[Saved entries]
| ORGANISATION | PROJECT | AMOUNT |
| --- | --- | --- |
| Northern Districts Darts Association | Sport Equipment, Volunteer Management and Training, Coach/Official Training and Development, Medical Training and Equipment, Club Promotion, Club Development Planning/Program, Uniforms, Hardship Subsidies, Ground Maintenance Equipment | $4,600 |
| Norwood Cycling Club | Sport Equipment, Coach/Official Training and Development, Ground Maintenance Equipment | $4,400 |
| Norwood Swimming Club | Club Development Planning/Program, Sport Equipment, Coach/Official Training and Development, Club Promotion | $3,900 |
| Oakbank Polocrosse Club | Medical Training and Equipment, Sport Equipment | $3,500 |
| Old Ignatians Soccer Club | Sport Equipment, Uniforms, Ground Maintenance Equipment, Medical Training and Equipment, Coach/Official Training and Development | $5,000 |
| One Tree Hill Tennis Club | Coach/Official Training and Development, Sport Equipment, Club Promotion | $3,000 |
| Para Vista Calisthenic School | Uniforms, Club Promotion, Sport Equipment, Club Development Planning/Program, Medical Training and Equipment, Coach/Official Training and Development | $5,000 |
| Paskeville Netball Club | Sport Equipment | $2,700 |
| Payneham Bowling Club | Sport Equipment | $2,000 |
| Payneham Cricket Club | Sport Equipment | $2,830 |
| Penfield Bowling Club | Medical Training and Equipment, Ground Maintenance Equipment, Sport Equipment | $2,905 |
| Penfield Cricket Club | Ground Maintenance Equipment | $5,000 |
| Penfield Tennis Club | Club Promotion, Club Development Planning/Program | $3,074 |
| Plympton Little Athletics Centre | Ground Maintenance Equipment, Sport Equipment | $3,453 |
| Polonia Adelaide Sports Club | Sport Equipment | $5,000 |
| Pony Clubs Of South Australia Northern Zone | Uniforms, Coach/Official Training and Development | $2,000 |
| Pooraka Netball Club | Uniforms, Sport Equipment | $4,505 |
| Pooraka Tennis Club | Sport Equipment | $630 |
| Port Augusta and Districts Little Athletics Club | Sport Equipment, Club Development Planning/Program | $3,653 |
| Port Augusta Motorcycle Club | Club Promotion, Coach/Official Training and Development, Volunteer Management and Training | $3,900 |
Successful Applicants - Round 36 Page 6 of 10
* * *
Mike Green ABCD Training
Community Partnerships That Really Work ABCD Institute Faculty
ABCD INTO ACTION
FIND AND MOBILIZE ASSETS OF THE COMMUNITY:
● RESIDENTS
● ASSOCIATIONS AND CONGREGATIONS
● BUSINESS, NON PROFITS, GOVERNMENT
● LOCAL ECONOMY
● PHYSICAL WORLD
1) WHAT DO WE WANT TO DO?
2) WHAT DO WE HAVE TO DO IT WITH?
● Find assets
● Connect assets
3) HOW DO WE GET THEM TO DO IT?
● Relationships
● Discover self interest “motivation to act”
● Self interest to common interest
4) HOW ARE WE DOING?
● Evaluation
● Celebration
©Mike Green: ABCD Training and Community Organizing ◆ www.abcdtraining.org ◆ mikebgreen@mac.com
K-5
==
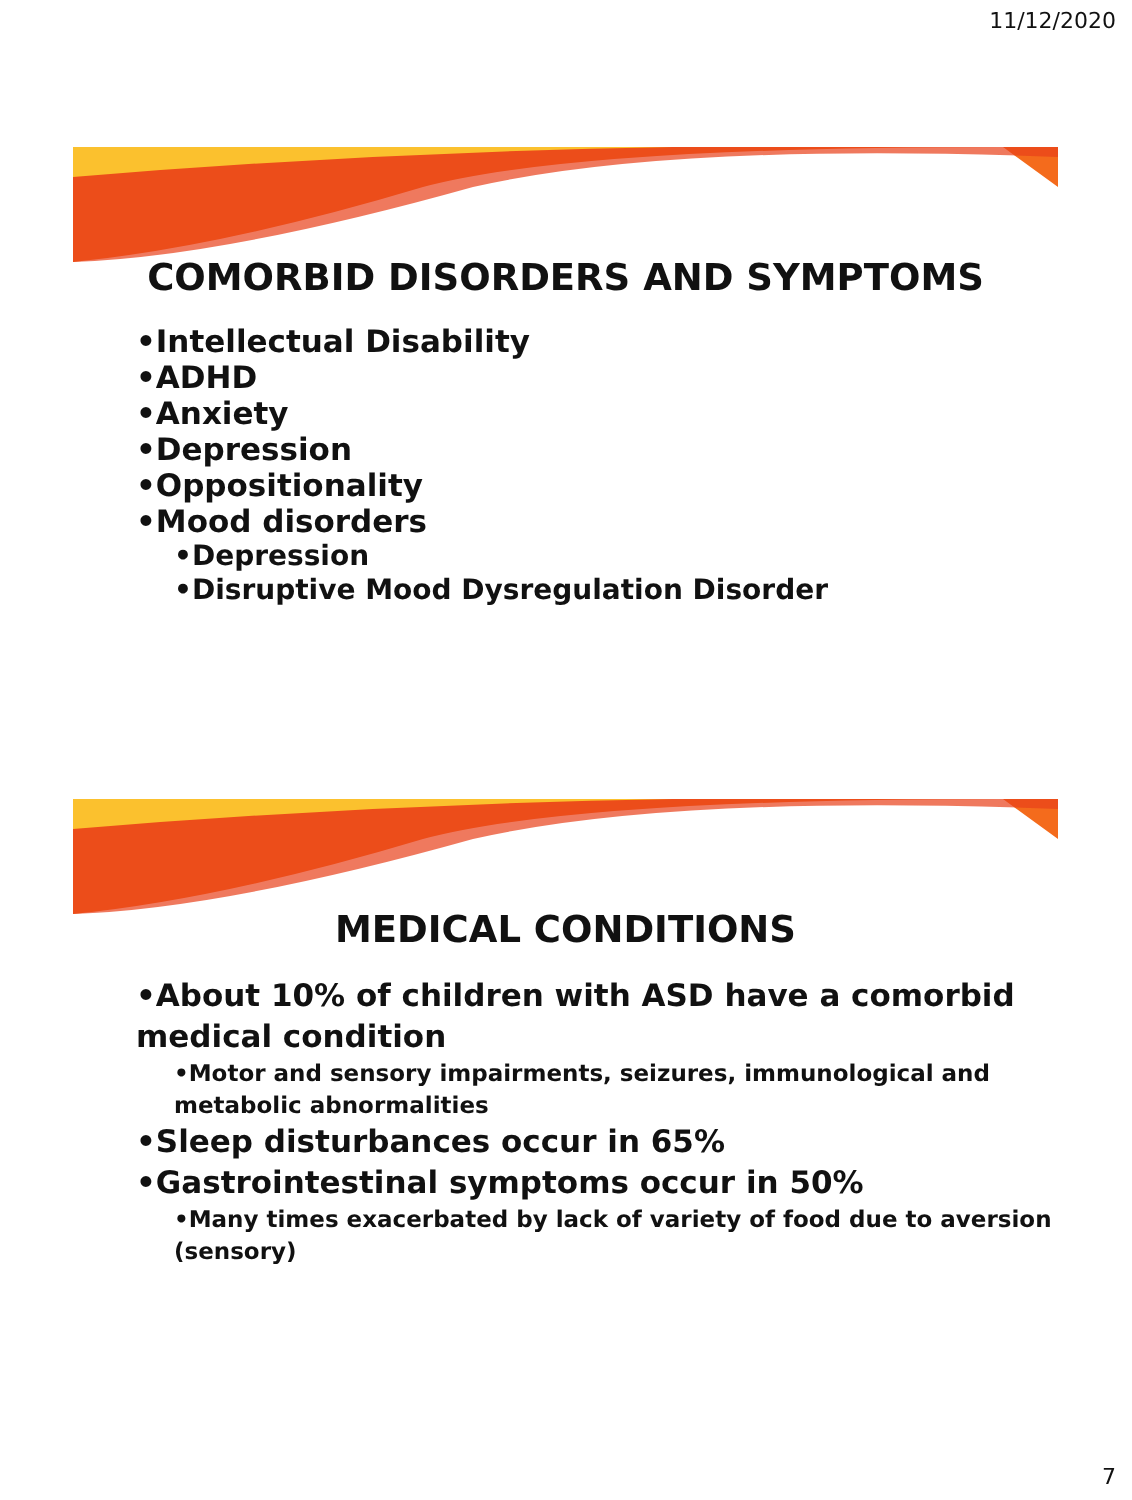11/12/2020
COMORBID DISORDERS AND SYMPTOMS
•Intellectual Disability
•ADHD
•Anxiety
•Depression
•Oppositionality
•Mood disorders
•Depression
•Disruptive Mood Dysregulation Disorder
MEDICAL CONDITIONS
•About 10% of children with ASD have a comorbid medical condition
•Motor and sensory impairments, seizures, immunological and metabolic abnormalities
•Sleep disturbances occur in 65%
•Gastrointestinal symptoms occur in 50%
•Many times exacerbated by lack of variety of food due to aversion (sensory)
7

§ What the exercise asks: Set down, unchanged, only those lines above that fall between the line with "PROJECT | AMOUNT |" and the line with "Maintenance Equipment | $5,000 |", the two end lines included.

§ Result below:
| ORGANISATION | PROJECT | AMOUNT |
| --- | --- | --- |
| Northern Districts Darts Association | Sport Equipment, Volunteer Management and Training, Coach/Official Training and Development, Medical Training and Equipment, Club Promotion, Club Development Planning/Program, Uniforms, Hardship Subsidies, Ground Maintenance Equipment | $4,600 |
| Norwood Cycling Club | Sport Equipment, Coach/Official Training and Development, Ground Maintenance Equipment | $4,400 |
| Norwood Swimming Club | Club Development Planning/Program, Sport Equipment, Coach/Official Training and Development, Club Promotion | $3,900 |
| Oakbank Polocrosse Club | Medical Training and Equipment, Sport Equipment | $3,500 |
| Old Ignatians Soccer Club | Sport Equipment, Uniforms, Ground Maintenance Equipment, Medical Training and Equipment, Coach/Official Training and Development | $5,000 |
| One Tree Hill Tennis Club | Coach/Official Training and Development, Sport Equipment, Club Promotion | $3,000 |
| Para Vista Calisthenic School | Uniforms, Club Promotion, Sport Equipment, Club Development Planning/Program, Medical Training and Equipment, Coach/Official Training and Development | $5,000 |
| Paskeville Netball Club | Sport Equipment | $2,700 |
| Payneham Bowling Club | Sport Equipment | $2,000 |
| Payneham Cricket Club | Sport Equipment | $2,830 |
| Penfield Bowling Club | Medical Training and Equipment, Ground Maintenance Equipment, Sport Equipment | $2,905 |
| Penfield Cricket Club | Ground Maintenance Equipment | $5,000 |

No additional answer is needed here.